#### [Given records]
"""
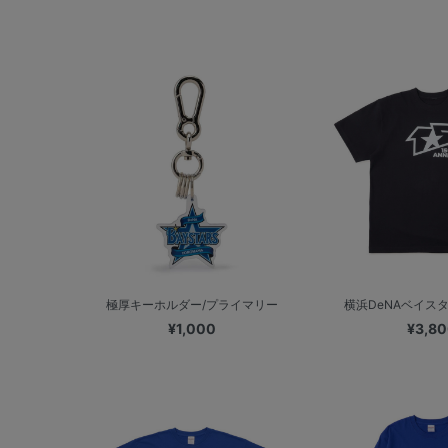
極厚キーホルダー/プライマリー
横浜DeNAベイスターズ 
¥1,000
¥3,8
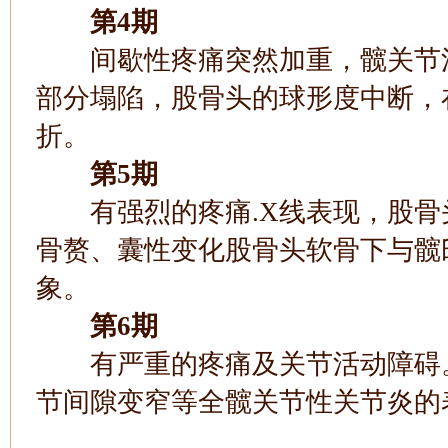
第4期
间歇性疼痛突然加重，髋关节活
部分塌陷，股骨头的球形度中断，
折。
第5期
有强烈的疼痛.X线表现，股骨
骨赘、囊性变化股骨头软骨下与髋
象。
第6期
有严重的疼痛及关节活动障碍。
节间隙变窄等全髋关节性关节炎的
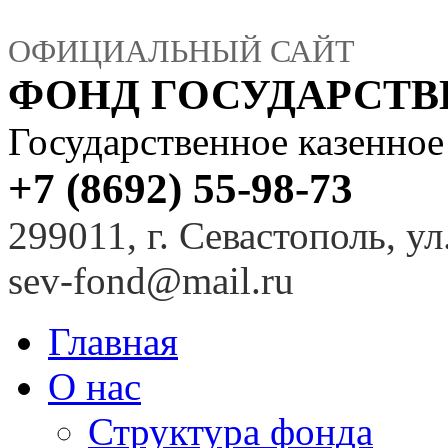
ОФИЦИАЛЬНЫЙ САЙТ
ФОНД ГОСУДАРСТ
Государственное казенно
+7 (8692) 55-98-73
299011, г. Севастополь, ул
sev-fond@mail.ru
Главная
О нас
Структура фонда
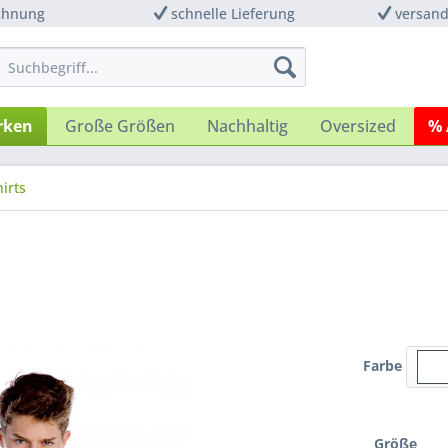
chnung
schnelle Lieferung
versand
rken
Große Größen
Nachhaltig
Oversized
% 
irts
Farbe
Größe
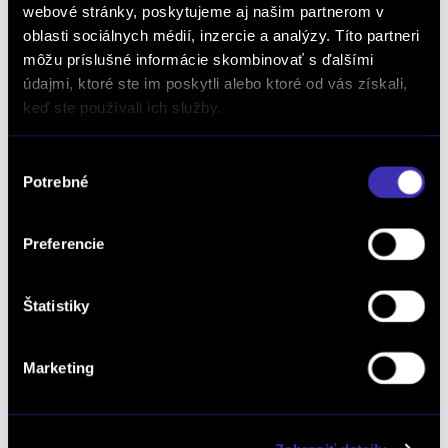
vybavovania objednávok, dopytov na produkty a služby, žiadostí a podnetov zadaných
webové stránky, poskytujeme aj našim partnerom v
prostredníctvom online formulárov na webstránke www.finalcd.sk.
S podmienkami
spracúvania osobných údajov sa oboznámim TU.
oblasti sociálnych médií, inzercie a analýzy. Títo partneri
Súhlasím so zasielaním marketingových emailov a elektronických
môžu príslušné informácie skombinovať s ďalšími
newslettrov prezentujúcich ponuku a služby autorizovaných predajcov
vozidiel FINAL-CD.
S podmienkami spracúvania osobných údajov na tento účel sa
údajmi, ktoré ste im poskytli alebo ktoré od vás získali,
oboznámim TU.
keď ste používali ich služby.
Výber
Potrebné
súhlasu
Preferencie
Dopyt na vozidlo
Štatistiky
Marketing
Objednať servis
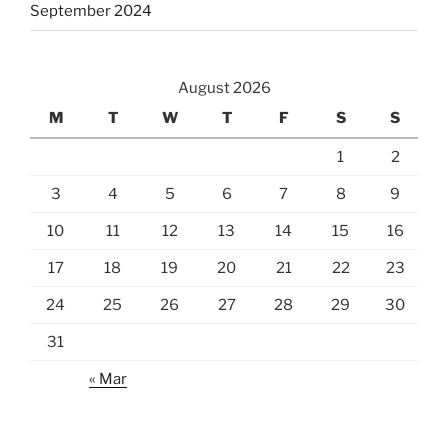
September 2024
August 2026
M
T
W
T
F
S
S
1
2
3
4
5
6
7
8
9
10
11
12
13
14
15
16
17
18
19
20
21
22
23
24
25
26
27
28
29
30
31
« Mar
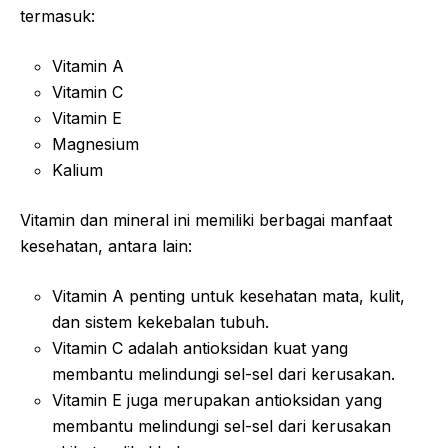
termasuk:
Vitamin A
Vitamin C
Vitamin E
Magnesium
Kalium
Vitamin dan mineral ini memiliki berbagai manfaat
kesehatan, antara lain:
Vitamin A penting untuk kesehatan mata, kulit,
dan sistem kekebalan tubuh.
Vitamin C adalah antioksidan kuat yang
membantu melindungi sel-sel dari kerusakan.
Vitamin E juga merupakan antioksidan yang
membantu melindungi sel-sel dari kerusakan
"""
Check each line above for the string "podmienkami" and show the ones that have it.

S podmienkami
S podmienkami spracúvania osobných údajov na tento účel sa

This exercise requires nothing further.